Now apply the kubeletconfig
that you created:
$ oc apply -f maxpods.yaml
kubeletconfig.machineconfiguration.openshift.io/set-max-pods created
Double check that it was created:
$ oc get kubeletconfig
NAME AGE
set-max-pods 6s
Check to ensure that a new 99-worker-XXX-kubelet is created and that a new rendered worker is created:
$ oc get machineconfigs
NAME GENERATEDBYCONTROLLER IGNITIONVERSION AGE
...
99-worker-kubelet-managed fc45f8b73b2fc61e567f2111181d3e802f2565d7 3.1.0 7s
...
rendered-worker-45678XYZ fc45f8b73b2fc61e567f2111181d3e802f2565d7 3.1.0 2s
...
The changes should now be rolled out to each node in the worker pool via that new rendered-worker machine config. You can verify by checking that the latest rendered-worker machine-config has been rolled out to the pools successfully:
$ oc get mcp
NAME CONFIG UPDATED UPDATING DEGRADED MACHINECOUNT READYMACHINECOUNT UPDATEDMACHINECOUNT DEGRADEDMACHINECOUNT AGE
...
worker rendered-worker-45678XYZ True False False 3 3 3 0 5m
...
The KubeletConfigController would perform the following steps:
-
Validate the user defined KubeletConfig
-
Render the current MachineConfig (storage.files.contents[kubelet.conf]) into the KubeletConfiguration structure
-
Load the KubeletConfig from the passed in Spec.KubeletConfig
-
Use mergo to merge the two structures
-
Serialize the KubeletConfig to json
-
Create or Update an ignition /etc/kubernetes/kubelet.conf file within a 99-[role]-kubelet-managed MachineConfig
After deletion of the KubeletConfig instance the config will be reverted to the original kubelet config.
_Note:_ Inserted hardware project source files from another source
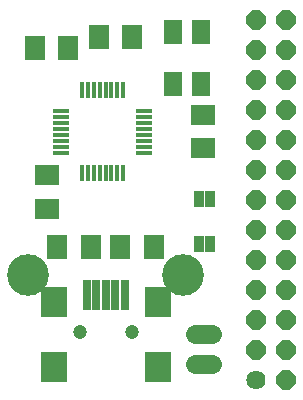
<source format=gts>
G75*
G70*
%OFA0B0*%
%FSLAX24Y24*%
%IPPOS*%
%LPD*%
%AMOC8*
5,1,8,0,0,1.08239X$1,22.5*
%
%ADD10R,0.0631X0.0828*%
%ADD11R,0.0789X0.0710*%
%ADD12R,0.0710X0.0789*%
%ADD13R,0.0710X0.0790*%
%ADD14C,0.0640*%
%ADD15OC8,0.0640*%
%ADD16C,0.0640*%
%ADD17R,0.0330X0.0580*%
%ADD18R,0.0867X0.1025*%
%ADD19R,0.0277X0.0989*%
%ADD20C,0.0474*%
%ADD21R,0.0530X0.0180*%
%ADD22R,0.0180X0.0530*%
%ADD23C,0.1390*%
D10*
X005820Y010589D03*
X006765Y010589D03*
X006765Y012321D03*
X005820Y012321D03*
D11*
X006830Y009556D03*
X006830Y008454D03*
X001625Y007550D03*
X001625Y006448D03*
D12*
X001229Y011805D03*
X002331Y011805D03*
X003354Y012180D03*
X004456Y012180D03*
D13*
X004070Y005180D03*
X003090Y005180D03*
X001970Y005180D03*
X005190Y005180D03*
D14*
X008580Y000730D03*
D15*
X008580Y001730D03*
X008580Y002730D03*
X008580Y003730D03*
X008580Y004730D03*
X008580Y005730D03*
X008580Y006730D03*
X008580Y007730D03*
X008580Y008730D03*
X008580Y009730D03*
X008580Y010730D03*
X008580Y011730D03*
X008580Y012730D03*
X009580Y012730D03*
X009580Y011730D03*
X009580Y010730D03*
X009580Y009730D03*
X009580Y008730D03*
X009580Y007730D03*
X009580Y006730D03*
X009580Y005730D03*
X009580Y004730D03*
X009580Y003730D03*
X009580Y002730D03*
X009580Y001730D03*
X009580Y000730D03*
D16*
X007135Y001280D02*
X006575Y001280D01*
X006575Y002280D02*
X007135Y002280D01*
D17*
X007045Y005268D03*
X006690Y005268D03*
X006690Y006755D03*
X007045Y006755D03*
D18*
X001848Y001168D03*
X001848Y003333D03*
X005312Y003333D03*
X005312Y001168D03*
D19*
X004210Y003555D03*
X003895Y003555D03*
X003580Y003555D03*
X003265Y003555D03*
X002950Y003555D03*
D20*
X002714Y002349D03*
X004446Y002349D03*
D21*
X004858Y008316D03*
X004858Y008513D03*
X004858Y008710D03*
X004858Y008907D03*
X004858Y009103D03*
X004858Y009300D03*
X004858Y009497D03*
X004858Y009694D03*
X002102Y009694D03*
X002102Y009497D03*
X002102Y009300D03*
X002102Y009103D03*
X002102Y008907D03*
X002102Y008710D03*
X002102Y008513D03*
X002102Y008316D03*
D22*
X002791Y007627D03*
X002988Y007627D03*
X003185Y007627D03*
X003382Y007627D03*
X003578Y007627D03*
X003775Y007627D03*
X003972Y007627D03*
X004169Y007627D03*
X004169Y010383D03*
X003972Y010383D03*
X003775Y010383D03*
X003578Y010383D03*
X003382Y010383D03*
X003185Y010383D03*
X002988Y010383D03*
X002791Y010383D03*
D23*
X000995Y004230D03*
X006165Y004230D03*
M02*

</source>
First time installs will always install with CRI-O. After the initial install, the user will be able to switch from CRI-O to Docker, or from Docker to CRI-O if commanded to.
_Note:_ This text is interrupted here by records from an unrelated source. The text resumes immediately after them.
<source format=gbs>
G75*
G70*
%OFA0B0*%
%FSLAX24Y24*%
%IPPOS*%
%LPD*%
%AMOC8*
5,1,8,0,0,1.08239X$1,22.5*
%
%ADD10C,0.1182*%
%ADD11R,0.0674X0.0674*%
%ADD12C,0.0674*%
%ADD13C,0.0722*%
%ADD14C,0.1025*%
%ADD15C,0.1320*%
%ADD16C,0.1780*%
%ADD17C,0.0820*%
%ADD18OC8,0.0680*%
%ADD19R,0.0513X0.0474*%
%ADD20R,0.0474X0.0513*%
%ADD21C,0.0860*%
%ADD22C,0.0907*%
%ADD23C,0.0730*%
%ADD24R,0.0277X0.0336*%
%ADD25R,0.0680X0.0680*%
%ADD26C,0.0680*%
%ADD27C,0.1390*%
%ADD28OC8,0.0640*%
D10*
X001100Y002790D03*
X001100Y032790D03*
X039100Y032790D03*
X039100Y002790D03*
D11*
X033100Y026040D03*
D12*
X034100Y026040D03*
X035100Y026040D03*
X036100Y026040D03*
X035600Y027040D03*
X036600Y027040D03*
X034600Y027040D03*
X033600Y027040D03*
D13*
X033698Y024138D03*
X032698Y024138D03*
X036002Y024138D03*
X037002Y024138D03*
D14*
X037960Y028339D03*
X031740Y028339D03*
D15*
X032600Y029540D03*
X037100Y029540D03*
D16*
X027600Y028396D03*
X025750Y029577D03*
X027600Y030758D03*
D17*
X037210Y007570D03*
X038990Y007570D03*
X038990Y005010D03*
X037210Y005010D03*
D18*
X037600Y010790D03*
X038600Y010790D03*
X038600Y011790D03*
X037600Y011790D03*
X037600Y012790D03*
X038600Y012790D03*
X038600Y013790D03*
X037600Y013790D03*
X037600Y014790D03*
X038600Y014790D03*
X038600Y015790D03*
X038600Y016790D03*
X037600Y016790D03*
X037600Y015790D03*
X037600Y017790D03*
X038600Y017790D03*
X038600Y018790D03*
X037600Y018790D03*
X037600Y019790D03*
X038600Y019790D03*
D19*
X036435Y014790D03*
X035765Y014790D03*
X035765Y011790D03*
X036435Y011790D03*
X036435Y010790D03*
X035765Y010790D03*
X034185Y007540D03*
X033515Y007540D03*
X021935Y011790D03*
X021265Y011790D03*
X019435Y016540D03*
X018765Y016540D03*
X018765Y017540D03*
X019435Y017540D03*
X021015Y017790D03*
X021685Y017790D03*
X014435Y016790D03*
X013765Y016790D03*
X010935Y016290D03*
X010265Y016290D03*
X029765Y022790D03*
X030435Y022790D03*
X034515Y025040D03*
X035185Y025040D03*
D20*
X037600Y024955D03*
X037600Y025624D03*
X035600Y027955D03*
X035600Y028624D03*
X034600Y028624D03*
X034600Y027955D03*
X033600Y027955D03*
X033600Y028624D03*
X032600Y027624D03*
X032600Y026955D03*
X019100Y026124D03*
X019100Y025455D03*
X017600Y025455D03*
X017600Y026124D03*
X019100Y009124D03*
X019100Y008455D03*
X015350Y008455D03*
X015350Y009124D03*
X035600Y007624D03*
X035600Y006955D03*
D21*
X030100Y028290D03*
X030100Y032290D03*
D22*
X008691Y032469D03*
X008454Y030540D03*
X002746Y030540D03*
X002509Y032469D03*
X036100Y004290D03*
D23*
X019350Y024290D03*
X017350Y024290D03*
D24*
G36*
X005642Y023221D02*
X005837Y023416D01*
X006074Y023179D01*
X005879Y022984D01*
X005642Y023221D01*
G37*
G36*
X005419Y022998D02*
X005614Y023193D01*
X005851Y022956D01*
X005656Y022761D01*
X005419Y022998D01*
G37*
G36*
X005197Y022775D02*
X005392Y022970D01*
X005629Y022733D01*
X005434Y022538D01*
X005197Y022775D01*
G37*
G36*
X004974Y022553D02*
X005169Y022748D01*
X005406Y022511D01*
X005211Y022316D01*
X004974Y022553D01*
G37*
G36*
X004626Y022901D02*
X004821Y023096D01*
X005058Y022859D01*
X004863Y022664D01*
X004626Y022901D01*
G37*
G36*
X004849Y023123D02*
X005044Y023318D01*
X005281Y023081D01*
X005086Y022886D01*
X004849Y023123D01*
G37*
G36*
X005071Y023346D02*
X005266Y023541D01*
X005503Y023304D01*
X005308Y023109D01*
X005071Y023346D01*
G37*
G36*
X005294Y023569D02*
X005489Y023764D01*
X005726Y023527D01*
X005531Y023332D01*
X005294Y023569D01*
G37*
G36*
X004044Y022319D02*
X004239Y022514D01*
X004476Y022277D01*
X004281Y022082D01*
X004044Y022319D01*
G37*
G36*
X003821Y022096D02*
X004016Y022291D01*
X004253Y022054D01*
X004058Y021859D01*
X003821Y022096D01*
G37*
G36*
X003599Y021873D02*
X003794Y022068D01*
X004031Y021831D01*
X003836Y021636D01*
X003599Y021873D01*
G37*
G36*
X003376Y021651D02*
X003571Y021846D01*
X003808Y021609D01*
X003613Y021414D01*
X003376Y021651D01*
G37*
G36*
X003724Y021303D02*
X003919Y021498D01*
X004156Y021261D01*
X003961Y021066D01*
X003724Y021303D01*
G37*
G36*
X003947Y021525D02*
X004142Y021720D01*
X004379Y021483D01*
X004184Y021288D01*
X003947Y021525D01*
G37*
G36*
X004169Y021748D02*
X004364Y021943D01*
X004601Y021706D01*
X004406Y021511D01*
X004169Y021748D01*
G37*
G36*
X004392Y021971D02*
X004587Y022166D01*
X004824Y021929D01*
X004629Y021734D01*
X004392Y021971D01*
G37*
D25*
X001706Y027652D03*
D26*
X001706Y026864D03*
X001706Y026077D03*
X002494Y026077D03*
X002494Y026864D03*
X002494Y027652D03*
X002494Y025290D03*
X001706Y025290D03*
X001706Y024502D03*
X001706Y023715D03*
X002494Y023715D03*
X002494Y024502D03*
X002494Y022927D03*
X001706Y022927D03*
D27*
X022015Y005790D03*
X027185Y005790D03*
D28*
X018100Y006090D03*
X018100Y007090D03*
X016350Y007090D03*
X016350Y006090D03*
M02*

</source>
Setting the options with the KubeletConfig CRD will cause the node to drain and reboot. Upon reboot, the machine will be reconfigured to use docker as the runtime via Machine Config Daemon and a rollout to each node.
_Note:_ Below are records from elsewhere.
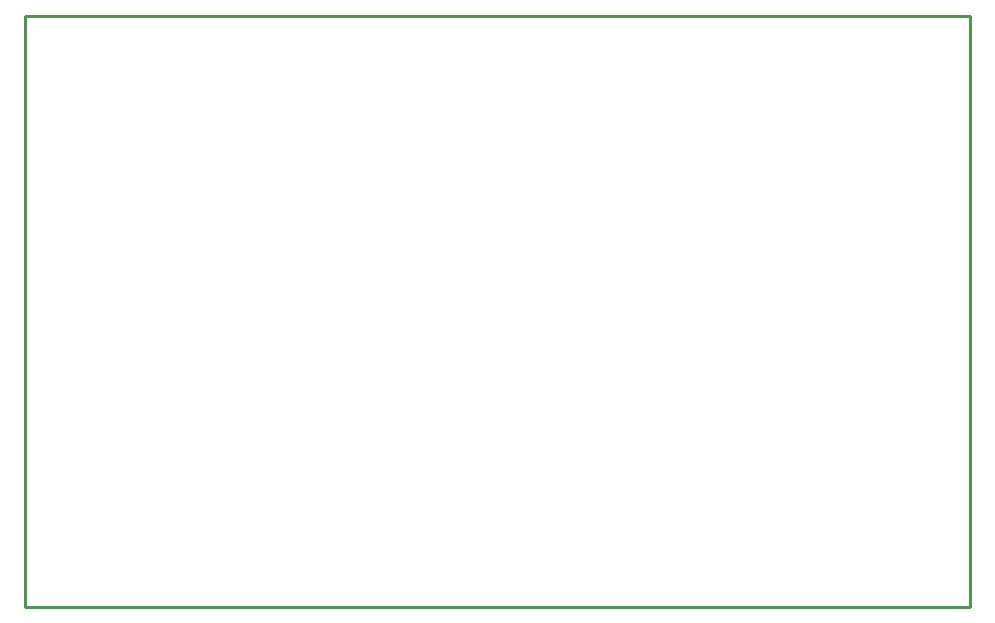
<source format=gbr>
G04 EAGLE Gerber X2 export*
G75*
%MOMM*%
%FSLAX34Y34*%
%LPD*%
%AMOC8*
5,1,8,0,0,1.08239X$1,22.5*%
G01*
%ADD10C,0.254000*%


D10*
X0Y0D02*
X800000Y0D01*
X800000Y500000D01*
X0Y500000D01*
X0Y0D01*
M02*

</source>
Note: Docker is only available in Bring-Your-Own-RHEL (User Provisioned Infrastructure) configurations.
TODO: Network Daemon?
TODO: crictl configuration?
There are specific partitioning schemes that are supported.
-
Single Root Partition (/): Single partitioning scheme where everything is on a root partition
-
Control Partition (/var): There is a root (/) partition for the filesystem, in addition to a separate /var disk or partition for runtime specific data. This scheme is useful in cases where the customer wants a small root partition or run the runtime via another disk (ie: SSD)
-
Control and Log Partition (/var and /var/log): There is a root (/) partition for the filesystem, in addition to a separate /var and /log disk or partition. This scheme is useful in cases where the customer wants to protect from log files filling up the primary image or runtime disk.